== Directions for this task ==
Once you find the line below that has "vfov_deg: 61.7", output it and every line after it exactly, stopping after the line that has "f_number: 3.5", with no pictures.

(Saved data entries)
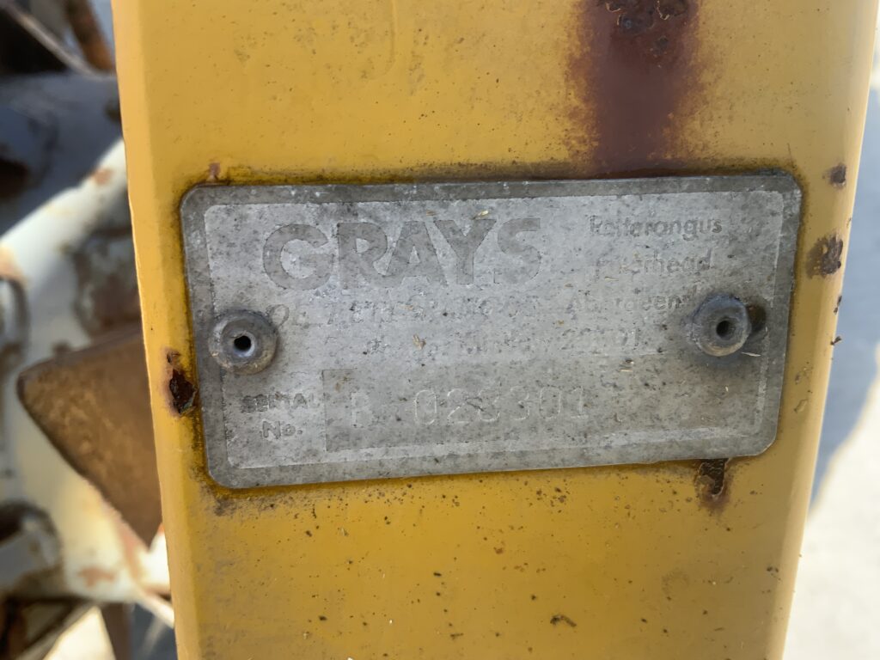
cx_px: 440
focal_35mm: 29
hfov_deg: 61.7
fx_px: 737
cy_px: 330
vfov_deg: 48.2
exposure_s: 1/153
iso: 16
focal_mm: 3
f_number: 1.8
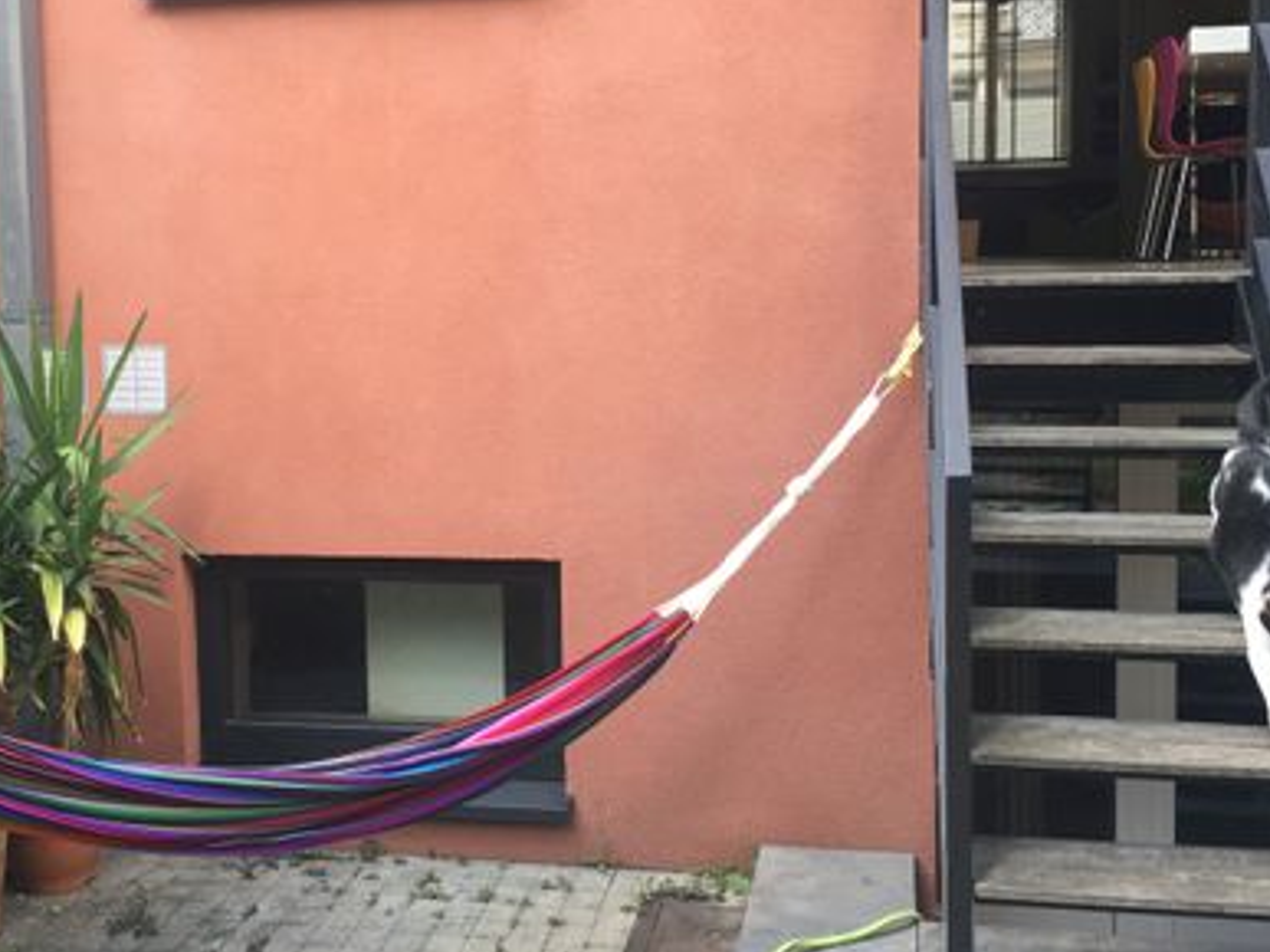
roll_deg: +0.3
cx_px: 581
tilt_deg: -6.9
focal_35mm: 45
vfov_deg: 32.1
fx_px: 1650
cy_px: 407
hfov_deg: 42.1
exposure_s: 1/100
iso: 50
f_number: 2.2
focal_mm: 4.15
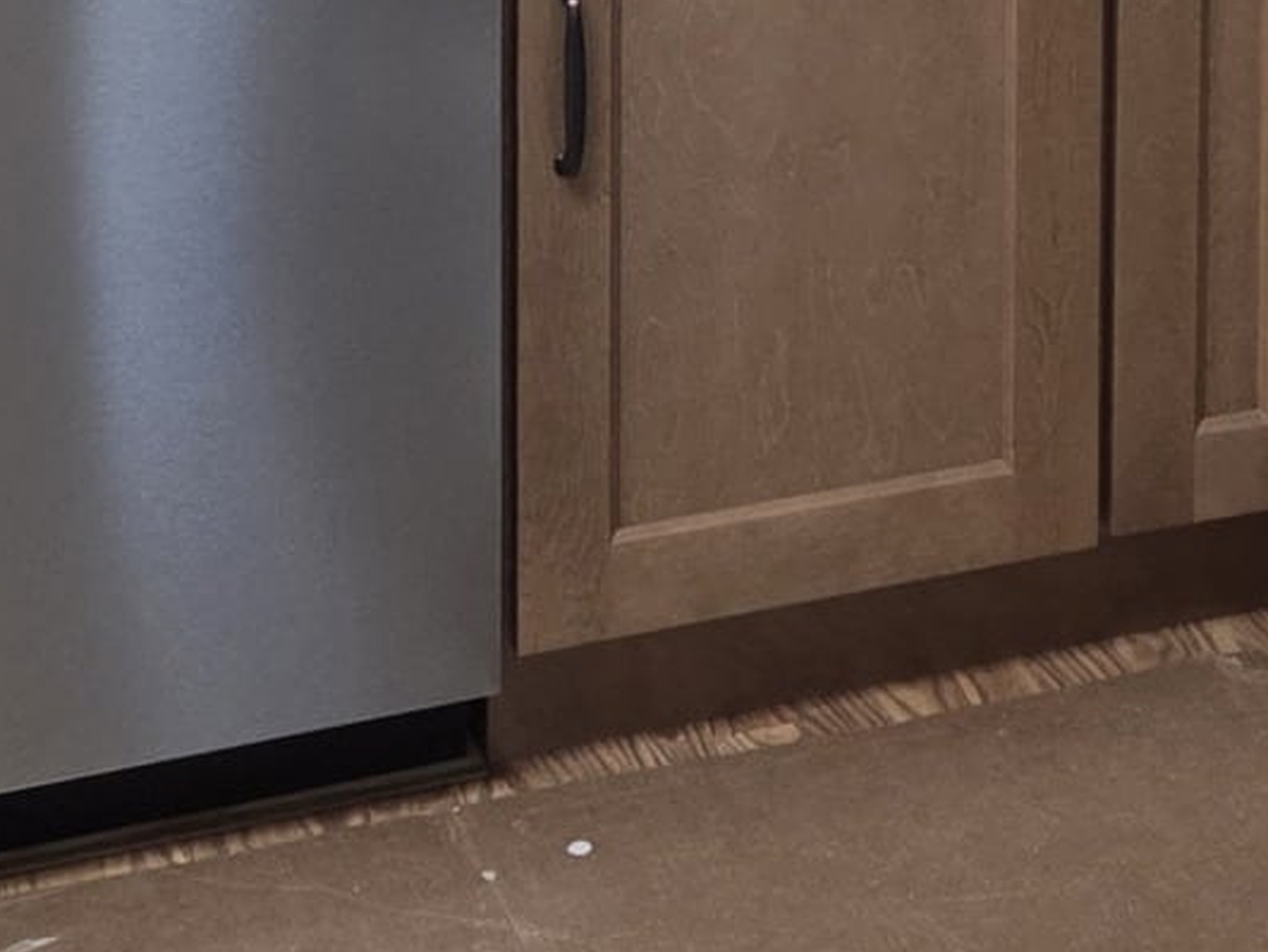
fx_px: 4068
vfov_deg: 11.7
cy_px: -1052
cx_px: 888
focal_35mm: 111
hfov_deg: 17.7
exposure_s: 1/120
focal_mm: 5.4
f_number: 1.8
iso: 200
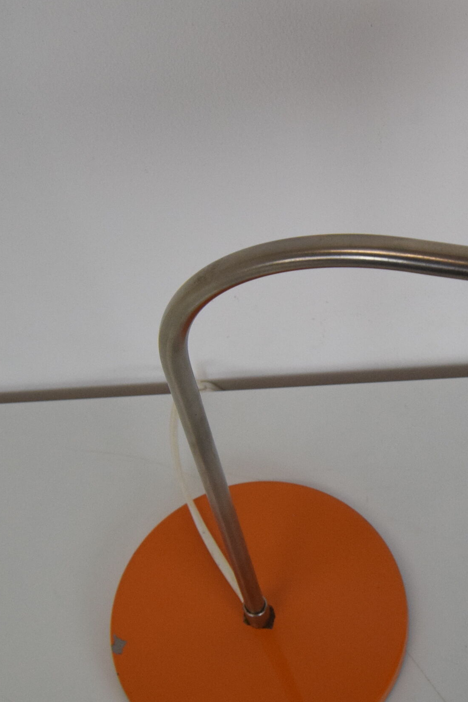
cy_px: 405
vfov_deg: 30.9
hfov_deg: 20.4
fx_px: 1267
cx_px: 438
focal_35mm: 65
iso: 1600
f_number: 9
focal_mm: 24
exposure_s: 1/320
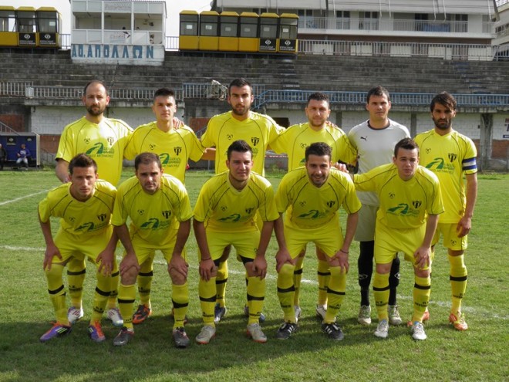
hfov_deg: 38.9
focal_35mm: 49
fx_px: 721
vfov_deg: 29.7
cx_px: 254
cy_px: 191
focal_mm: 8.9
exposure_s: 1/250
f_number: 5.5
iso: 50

* * *

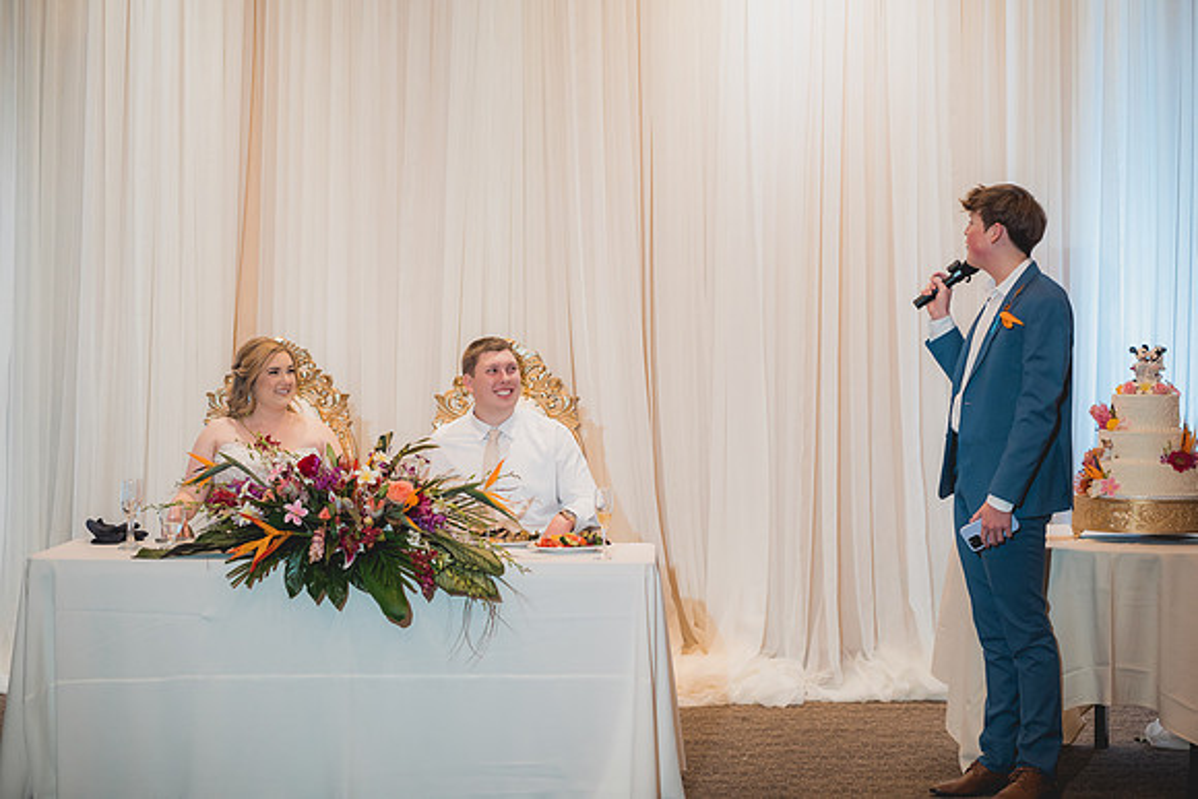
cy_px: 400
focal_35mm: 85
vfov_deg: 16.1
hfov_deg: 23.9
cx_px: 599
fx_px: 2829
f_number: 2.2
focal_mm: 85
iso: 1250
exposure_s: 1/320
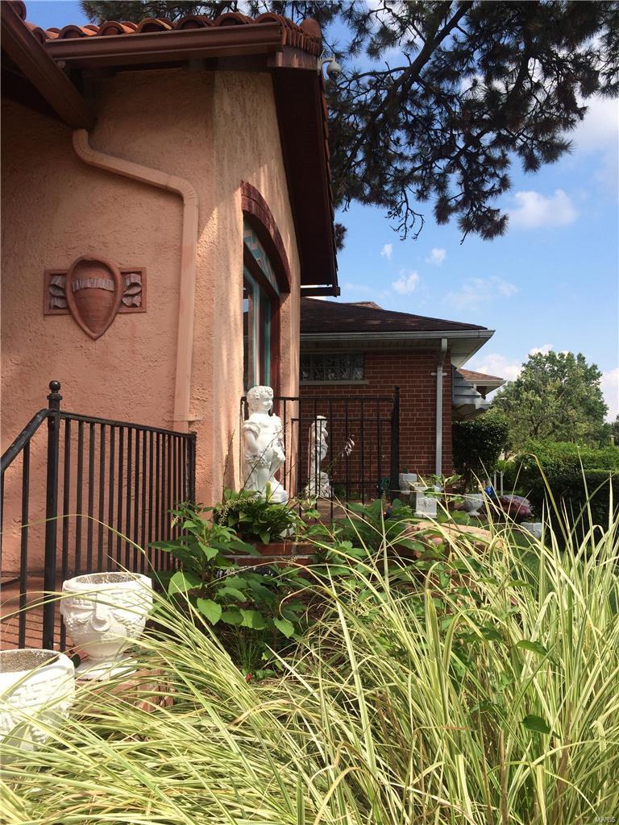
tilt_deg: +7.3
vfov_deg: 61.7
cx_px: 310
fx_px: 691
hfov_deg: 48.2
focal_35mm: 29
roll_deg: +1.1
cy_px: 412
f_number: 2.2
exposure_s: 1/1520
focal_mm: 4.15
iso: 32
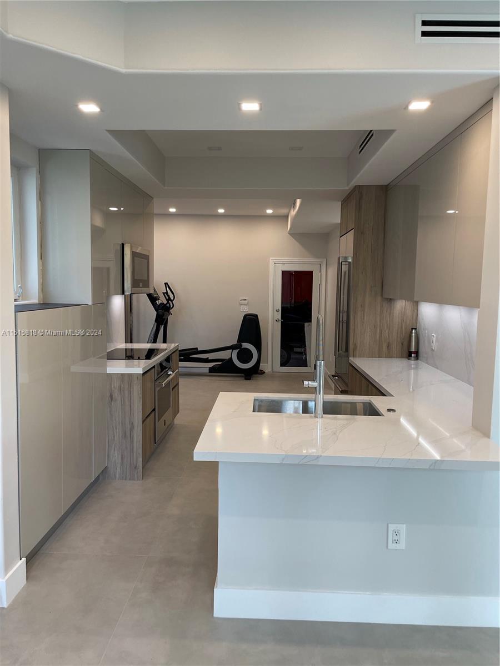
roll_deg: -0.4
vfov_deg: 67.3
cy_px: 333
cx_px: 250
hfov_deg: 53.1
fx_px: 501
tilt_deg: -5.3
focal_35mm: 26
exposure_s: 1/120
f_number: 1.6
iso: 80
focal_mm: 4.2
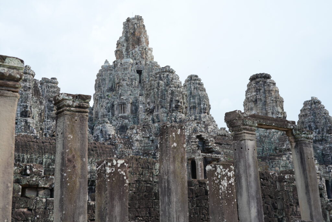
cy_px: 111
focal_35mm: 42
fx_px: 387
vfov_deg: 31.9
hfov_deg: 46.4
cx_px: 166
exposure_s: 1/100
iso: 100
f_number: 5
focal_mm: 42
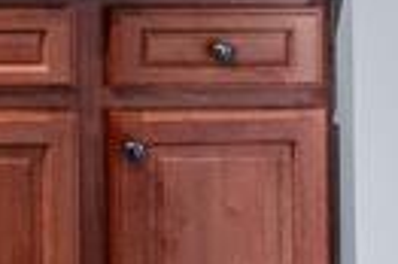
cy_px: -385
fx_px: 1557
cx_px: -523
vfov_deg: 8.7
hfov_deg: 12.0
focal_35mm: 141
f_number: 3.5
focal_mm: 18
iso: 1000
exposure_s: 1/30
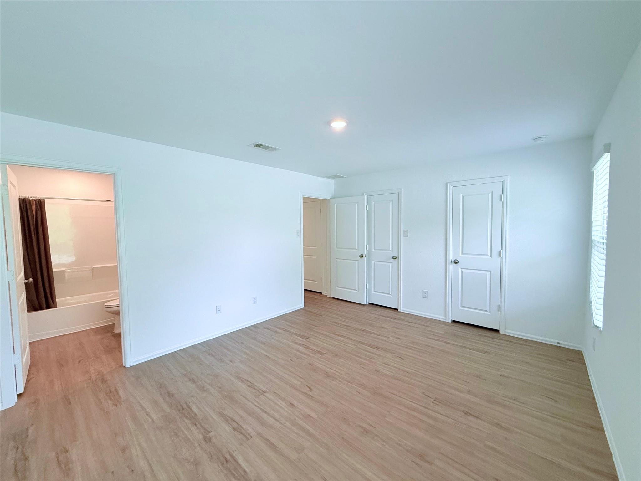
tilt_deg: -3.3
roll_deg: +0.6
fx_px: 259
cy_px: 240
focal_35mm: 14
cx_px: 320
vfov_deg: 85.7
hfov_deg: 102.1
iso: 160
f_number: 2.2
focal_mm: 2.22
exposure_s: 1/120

--

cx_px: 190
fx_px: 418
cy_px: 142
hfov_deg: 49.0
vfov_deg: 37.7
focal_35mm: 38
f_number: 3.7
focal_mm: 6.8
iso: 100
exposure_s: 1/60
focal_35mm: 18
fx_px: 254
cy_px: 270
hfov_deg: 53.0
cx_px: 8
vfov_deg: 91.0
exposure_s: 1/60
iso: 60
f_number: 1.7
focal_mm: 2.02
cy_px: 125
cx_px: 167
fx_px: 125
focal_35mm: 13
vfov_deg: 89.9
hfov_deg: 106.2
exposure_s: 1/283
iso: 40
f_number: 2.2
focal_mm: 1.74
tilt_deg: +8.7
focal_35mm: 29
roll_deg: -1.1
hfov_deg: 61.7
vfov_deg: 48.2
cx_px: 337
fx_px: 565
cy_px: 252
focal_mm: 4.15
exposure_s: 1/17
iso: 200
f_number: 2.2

== Result for this task ==
vfov_deg: 61.7
cx_px: 310
fx_px: 691
hfov_deg: 48.2
focal_35mm: 29
roll_deg: +1.1
cy_px: 412
f_number: 2.2
exposure_s: 1/1520
focal_mm: 4.15
iso: 32
roll_deg: -0.4
vfov_deg: 67.3
cy_px: 333
cx_px: 250
hfov_deg: 53.1
fx_px: 501
tilt_deg: -5.3
focal_35mm: 26
exposure_s: 1/120
f_number: 1.6
iso: 80
focal_mm: 4.2
cy_px: 111
focal_35mm: 42
fx_px: 387
vfov_deg: 31.9
hfov_deg: 46.4
cx_px: 166
exposure_s: 1/100
iso: 100
f_number: 5
focal_mm: 42
cy_px: -385
fx_px: 1557
cx_px: -523
vfov_deg: 8.7
hfov_deg: 12.0
focal_35mm: 141
f_number: 3.5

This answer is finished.